タイムループSFの傑作『All You Need Is Kill』が、STUDIO4℃の革新的なアニメーションと色彩豊かなプロダクションデザインでアニメ化 ! アニメ映画『ALL YOU NEED IS KILL』の監督を務めた秋本賢一郎さんが、プリプロダクションから本制作まで、各工程における監督としてのこだわったことを解説します。

講師 秋本賢一郎(STUDIO4℃) Kenichiro Akimoto

映画『ベルセルク 黄金時代篇』(12-13)でCGIのモデリング、リギング、アニメーション、表現開発、シーン絵コンテなど多岐にわたって活躍。映画『渇き。』(14)の劇中アニメーションでCGI監督、映画『ハーモニー』(15)では3DCGモデリングチーフを担当。映画『海獣の子供』(19)ではCGI監督を務め、米津玄師の主題歌『海の幽霊』のミュージックビデオも制作。『映画 えんとつ町のプペル』(20)では美術監督、映画『漁港の肉子ちゃん』(21)では演出を担当。






アニメ映画『ALL YOU NEED IS KILL』




原作:桜坂 洋『All You Need Is Kill』(集英社刊)

監督:秋本賢一郎/制作:STUDIO4℃/脚本:木戸雄一郎/キャラクターデザイン:村上 泉/美術監督:久保友孝/アニメーション演出:中村幸憲/アニメーションディレクター:中島智成、得丸尚人/CGI監督:中島隆紀/色彩設計:鈴木このは/メカニックデザイン:出雲重機/音楽:前田泰弘/音響デザイン:笠松広司/SF考証:高島雄哉








基本方針

アニメ映画としてのオリジナル要素を加える

本作のプリプロとプロダクションについて工程順に紹介します。『ALL YOU NEED IS KILL』は小説を原作としたアニメーション作品ですが、これまでに漫画化、ハリウッドでの実写映画化と、それぞれがオリジナルの切り口で確立されてきました。今回、新たにアニメ版を制作するにあたって、私もまた独自の切り口でこの作品を描こうと考えました。その要素として「ダロル」という大きな花(後述)と「極彩色の世界観」が大きな特徴になっています。

原作小説を読み、漫画版とハリウッドの実写映画版を改めて見直したとき、それぞれが独自のデザインや設定で描かれていることを再確認しました。そこで私の中に浮かんだイメージが「鮮やかな地獄」でした。ヒロインのリタという少女が、死に抗いながら生きていく。その生命を美しく描きたいと思ったので、極彩色で世界観を構築することに決めました。

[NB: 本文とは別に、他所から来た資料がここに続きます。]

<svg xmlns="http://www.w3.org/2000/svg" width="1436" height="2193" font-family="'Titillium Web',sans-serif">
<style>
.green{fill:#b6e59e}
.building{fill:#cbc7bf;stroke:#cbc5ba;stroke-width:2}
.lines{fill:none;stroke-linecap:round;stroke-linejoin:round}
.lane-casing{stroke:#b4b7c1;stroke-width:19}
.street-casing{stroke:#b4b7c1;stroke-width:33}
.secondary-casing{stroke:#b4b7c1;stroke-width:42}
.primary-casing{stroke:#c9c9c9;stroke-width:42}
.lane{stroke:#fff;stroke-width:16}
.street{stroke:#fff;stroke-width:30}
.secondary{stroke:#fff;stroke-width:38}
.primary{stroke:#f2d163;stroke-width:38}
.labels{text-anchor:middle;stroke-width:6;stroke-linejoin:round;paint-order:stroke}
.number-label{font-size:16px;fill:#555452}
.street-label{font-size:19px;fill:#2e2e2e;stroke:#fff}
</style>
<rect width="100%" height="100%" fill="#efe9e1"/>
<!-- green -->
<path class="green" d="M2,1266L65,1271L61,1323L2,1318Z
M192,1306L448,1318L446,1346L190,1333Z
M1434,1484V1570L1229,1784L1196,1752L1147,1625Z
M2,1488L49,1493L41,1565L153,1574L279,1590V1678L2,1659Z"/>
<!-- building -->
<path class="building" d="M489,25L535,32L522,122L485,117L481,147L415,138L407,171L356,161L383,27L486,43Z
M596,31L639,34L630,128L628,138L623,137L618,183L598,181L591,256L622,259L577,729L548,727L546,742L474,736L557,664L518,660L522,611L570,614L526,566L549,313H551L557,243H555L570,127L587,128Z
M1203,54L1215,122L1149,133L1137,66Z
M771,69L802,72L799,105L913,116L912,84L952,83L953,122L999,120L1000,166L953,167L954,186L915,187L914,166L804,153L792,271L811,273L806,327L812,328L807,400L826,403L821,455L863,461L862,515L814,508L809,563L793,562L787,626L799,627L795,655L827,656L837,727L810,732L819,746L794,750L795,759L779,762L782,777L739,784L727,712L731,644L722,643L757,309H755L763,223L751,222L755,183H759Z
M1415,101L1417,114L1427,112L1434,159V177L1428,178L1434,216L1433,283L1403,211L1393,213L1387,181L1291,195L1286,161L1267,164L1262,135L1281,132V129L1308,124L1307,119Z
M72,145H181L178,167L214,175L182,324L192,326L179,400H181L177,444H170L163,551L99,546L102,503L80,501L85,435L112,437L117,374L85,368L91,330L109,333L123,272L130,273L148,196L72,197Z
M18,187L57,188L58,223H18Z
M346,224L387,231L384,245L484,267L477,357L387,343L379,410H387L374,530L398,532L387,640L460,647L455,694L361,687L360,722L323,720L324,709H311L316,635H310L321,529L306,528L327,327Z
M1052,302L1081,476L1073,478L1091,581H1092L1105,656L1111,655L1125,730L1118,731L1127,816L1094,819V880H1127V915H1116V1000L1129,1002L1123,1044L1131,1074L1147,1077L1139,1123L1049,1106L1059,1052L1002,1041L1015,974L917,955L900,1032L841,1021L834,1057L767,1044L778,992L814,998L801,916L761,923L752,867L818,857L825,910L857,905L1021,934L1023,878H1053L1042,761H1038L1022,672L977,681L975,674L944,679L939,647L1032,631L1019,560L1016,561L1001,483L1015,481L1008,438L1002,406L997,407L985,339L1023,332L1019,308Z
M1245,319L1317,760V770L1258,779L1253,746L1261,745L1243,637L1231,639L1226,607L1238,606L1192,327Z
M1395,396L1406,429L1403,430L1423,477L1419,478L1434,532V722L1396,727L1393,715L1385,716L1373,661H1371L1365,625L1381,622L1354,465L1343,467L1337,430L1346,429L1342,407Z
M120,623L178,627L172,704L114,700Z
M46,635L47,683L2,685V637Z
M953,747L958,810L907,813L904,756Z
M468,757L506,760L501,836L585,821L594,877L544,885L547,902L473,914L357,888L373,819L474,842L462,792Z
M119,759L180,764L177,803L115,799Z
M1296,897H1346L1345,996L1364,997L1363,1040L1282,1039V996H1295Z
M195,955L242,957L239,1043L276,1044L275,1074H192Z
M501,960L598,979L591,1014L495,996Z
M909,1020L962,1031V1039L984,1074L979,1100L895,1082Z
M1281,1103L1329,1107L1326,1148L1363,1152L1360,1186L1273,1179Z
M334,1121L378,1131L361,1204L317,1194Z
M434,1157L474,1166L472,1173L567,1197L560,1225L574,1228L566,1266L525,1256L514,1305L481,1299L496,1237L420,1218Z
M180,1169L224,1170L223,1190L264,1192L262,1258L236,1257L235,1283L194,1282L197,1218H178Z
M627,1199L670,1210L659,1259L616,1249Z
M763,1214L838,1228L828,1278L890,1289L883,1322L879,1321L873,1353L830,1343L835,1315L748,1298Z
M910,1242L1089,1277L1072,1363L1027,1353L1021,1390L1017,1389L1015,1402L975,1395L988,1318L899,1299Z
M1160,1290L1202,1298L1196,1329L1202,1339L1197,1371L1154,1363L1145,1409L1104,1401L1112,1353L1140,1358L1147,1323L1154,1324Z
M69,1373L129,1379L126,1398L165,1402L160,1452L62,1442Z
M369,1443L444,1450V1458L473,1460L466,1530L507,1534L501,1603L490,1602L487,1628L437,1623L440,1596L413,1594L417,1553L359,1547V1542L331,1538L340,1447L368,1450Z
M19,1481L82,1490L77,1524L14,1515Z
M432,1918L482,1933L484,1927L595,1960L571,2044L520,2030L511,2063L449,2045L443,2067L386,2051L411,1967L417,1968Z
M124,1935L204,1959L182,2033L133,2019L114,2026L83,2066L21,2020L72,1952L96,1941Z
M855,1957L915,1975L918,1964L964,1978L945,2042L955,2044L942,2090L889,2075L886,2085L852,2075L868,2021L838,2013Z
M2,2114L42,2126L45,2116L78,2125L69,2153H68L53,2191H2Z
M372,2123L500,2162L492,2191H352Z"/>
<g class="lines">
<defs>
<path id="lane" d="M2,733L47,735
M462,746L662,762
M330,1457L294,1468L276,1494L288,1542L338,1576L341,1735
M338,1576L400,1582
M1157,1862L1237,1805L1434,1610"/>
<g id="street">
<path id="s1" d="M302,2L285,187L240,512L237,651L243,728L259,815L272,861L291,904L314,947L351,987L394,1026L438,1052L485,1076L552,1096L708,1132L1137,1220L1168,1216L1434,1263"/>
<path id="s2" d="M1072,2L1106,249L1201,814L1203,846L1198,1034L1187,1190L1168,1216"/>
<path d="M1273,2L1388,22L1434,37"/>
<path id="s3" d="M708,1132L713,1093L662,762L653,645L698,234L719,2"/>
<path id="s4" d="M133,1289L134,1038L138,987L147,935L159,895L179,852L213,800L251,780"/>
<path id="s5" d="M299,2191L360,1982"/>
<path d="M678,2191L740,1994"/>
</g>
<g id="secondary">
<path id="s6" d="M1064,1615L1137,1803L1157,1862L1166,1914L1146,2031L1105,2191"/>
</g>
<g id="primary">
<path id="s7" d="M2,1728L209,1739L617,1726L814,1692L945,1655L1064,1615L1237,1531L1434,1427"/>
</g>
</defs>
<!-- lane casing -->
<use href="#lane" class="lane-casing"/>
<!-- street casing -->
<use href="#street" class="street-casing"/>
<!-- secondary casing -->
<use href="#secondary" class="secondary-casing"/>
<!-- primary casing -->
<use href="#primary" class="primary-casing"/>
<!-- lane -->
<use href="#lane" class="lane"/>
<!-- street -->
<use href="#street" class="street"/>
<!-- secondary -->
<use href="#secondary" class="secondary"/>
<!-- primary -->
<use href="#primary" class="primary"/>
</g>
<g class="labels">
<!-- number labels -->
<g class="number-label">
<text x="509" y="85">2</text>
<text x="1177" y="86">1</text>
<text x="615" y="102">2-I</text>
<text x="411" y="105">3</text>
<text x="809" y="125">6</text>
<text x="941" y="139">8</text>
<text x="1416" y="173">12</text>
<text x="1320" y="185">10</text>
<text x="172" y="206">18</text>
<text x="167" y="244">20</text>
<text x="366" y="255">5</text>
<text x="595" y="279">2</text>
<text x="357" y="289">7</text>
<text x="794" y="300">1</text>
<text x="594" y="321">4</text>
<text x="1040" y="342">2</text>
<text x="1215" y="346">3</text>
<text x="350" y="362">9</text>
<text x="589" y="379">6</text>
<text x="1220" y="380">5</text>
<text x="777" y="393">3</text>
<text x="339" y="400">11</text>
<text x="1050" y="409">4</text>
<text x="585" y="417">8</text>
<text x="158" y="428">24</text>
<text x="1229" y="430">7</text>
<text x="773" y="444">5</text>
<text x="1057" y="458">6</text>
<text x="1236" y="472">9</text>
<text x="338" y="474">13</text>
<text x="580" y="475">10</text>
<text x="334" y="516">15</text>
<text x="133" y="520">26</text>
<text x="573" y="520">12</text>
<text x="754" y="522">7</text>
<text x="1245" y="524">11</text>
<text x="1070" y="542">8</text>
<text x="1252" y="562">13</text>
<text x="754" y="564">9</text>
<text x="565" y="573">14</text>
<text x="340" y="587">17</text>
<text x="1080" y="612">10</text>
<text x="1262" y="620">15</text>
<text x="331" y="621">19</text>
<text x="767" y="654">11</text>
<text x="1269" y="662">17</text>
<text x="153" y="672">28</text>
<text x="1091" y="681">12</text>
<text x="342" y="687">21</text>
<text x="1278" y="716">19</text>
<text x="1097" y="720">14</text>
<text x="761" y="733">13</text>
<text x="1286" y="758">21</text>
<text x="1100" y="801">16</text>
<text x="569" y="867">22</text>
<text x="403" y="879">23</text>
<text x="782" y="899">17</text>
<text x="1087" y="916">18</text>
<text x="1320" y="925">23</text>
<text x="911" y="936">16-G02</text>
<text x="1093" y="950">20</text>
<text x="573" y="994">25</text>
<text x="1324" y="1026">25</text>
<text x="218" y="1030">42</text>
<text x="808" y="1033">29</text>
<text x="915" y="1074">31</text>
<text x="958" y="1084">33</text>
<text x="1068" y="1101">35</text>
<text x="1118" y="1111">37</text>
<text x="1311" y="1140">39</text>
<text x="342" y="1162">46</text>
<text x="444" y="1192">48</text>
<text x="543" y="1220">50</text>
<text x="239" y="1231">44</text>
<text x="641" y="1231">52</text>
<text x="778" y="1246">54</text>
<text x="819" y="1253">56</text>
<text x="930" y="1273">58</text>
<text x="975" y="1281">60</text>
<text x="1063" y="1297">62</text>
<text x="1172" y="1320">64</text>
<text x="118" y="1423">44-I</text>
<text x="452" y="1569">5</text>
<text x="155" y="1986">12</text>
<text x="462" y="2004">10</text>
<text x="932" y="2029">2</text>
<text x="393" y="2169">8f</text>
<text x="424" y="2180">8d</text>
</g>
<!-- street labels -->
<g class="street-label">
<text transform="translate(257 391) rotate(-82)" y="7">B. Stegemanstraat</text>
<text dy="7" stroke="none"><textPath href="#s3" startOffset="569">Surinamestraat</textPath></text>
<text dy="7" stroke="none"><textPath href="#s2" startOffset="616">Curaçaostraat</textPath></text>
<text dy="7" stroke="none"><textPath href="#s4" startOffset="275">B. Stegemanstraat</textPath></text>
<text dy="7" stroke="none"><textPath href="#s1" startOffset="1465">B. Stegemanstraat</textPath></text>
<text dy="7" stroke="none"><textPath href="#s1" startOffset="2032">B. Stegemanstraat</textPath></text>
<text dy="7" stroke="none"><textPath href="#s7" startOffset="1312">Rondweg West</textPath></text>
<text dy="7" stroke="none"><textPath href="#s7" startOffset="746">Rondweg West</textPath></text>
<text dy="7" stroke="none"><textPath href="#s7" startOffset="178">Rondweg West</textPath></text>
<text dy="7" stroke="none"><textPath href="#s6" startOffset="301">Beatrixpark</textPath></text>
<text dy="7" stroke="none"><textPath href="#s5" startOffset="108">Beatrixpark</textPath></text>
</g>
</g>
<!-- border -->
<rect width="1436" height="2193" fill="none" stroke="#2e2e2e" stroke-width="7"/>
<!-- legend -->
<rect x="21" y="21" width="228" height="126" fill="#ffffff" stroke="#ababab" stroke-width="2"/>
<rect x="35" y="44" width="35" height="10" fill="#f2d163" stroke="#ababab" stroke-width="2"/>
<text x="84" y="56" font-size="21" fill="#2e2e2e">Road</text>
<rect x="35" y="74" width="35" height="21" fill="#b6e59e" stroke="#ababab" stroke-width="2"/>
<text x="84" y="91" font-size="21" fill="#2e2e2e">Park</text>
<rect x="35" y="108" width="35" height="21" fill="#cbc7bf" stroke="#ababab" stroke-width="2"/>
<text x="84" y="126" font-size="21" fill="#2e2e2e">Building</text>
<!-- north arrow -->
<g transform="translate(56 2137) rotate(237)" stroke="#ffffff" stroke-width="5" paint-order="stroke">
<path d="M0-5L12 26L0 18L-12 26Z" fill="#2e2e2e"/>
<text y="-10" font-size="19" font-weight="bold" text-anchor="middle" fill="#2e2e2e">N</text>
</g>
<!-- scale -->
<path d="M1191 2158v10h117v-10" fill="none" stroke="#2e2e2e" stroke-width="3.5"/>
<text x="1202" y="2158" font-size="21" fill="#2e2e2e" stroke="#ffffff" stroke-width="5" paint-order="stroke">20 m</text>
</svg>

これまでの漫画や実写映画では、主人公が軍人という設定もあって、ミリタリーアクションらしいクールなルックが印象的でした。だからこそ今回は、あえて極彩色で描くことに意味があると感じました。リタが「死」に抗いながら明日を目指す「生」を美しく表現したかったこと、そして悪夢のように鮮やかな地獄でひとり戦う彼女の姿を、強いコントラストで切り取りたかったことが、その大きな理由です。



映画をつくる醍醐味

プリプロ段階では、設定やデザインに説得力をもたせるため、多岐にわたるリサーチを行います。ダロルの造形を考える際には、植物型バイオボットを研究する方の著書や研究動画を参考にしました。植物にヒントを得たロボットという発想自体も面白く、造形物としても大いに刺激を受けました。

原作に登場する「ギタイ」についてもアニメ版ではさまざまなアレンジを加えています。咲き乱れる花に襲われるイメージをベースに、花に足を付けたようなデザインを基本としつつ、クモヒトデやトンネルボーリングマシンなどの要素を組み合わせていきました。そのギタイがダロルから放出される際に収まっている外郭のデザインについては、オランダフウロの種子とネコザメの卵からインスピレーションを得ました。前者は湿度の変化で自ら地面に潜り、後者はその独特の形状で岩場に挟まって流されないようにする、どちらも機能美を備えた造形です。毎作ごとにこうした新しい発見があることが、映画制作の大きな喜びのひとつです。